Genova, 18 febbraio 2019 - Drogata dalla madre, violentata dal patrigno. Ha questi ingredienti horror la storia da incubo di una 17enne che quella sera pensava di andare a una festa per divertirsi con amici e parenti. Gli orchi - la madre sudamericana di 38 anni e il patrigno pakistano di 39 - sono stati arrestati con l'accusa di violenza sessuale di gruppo.
E' successo a inizio dicembre in un appartamento nel quartiere San Fruttuoso. A poche settimane di distanza, la procura ha chiesto il carcere. Vista la "pericolosità" dell'uomo, il tribunale dei minori ha ottenuto anche l'allontanamento degli altri due figli piccoli della donna.  

LA DROGA DELLO STUPRO - Gli investigatori della Mobile  hanno ricostruito minuto per minuto la notte degli orrori. La ragazzina ha raccontato di essere andata alla festa in compagnia dei genitori. A serata inoltrata ha detto di essere stanca alla madre che, per farla desistere, le avrebbe dato del benzodiazepine mescolato a bevande alcoliche. Un mix micidiale, soprannominato 'droga dello stupro', che ha fatto perdere il controllo dì sé alla giovane.
E' a quel punto che il patrigno l'avrebbe violentata sotto gli occhi della madre. Quando la poveretta si è ripresa e ha provato a ribellarsi, la donna le avrebbe fatto capire che non doveva reagire, ma sottostare. 

LA RICHIESTA DI AIUTO - In preda all'orrore, la 17enne è riuscita a scappare da quella casa. E per fortuna è stata notata e soccorsa - terrorizzata, infreddolita e dolorante - da una pattuglia della polizia.
A quel punto ha raccontato tutto. La ragazza è stata ascoltata due volte dai poliziotti coordinati dal pubblico ministero Elena Schiavetta: la prima in presenza della madre (senza però entrare nei dettagli) la seconda da sola davanti a una psicologa, ed è stata un fiume in piena. 

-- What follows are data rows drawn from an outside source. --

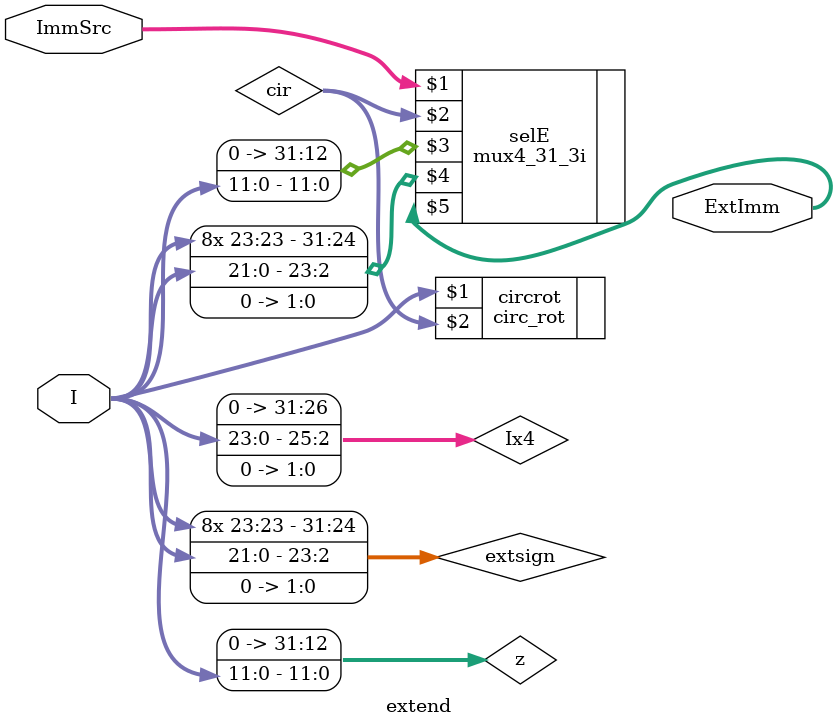
<source format=sv>
module extend(input [23:0] I,input[1:0]ImmSrc,
					output logic [31:0] ExtImm);
	logic [31:0]cir,z,extsign,Ix4;
	assign z[31:12] = 20'b0;
	assign z[11:0] = I[11:0];
	assign Ix4 = I<<2;
	assign extsign	= {{8{I[23]}},Ix4[23:00]};
	circ_rot circrot(I,cir);
	mux4_31_3i selE(ImmSrc,cir,z,extsign,ExtImm);
endmodule
</source>
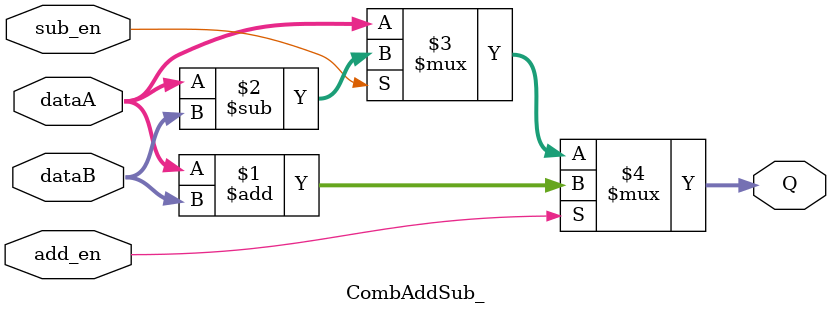
<source format=v>
module CombAddSub_(add_en, sub_en, dataA, dataB, Q);
    input [127:0] dataA, dataB;
    input add_en, sub_en;
    output [127:0] Q;

    assign Q = (add_en) ? dataA + dataB : (sub_en) ? dataA - dataB : dataA;

endmodule

</source>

I TESTIMONI - Gli agenti sono anche riusciti a rintracciare due testimoni che hanno dichiarato di aver visto la madre farle bere da un bicchiere. "Il comportamento della donna è altrettanto grave, perché oltre ad aver contribuito ad abbassare le difese della figlia con un prodotto narcotizzate, avrebbe assistito alle terribili violenze", ha spiegato a LaPresse il capo della Mobile Calì. "Ecco perché l'aggravante della violenza sessuale di gruppo viene contestata a entrambi. E' una storia talmente inquietante e grave..", ha aggiunto. 

A incastrare il patrigno ci sarebbero inoltre dei messaggi sul cellulare della ragazzina in cui l'uomo le avrebbe scritto di aver "sbagliato" e che "per quanto commesso" meritava la "galera". Una mezza ammissione che ha convinto il gip a chiedere il carcere.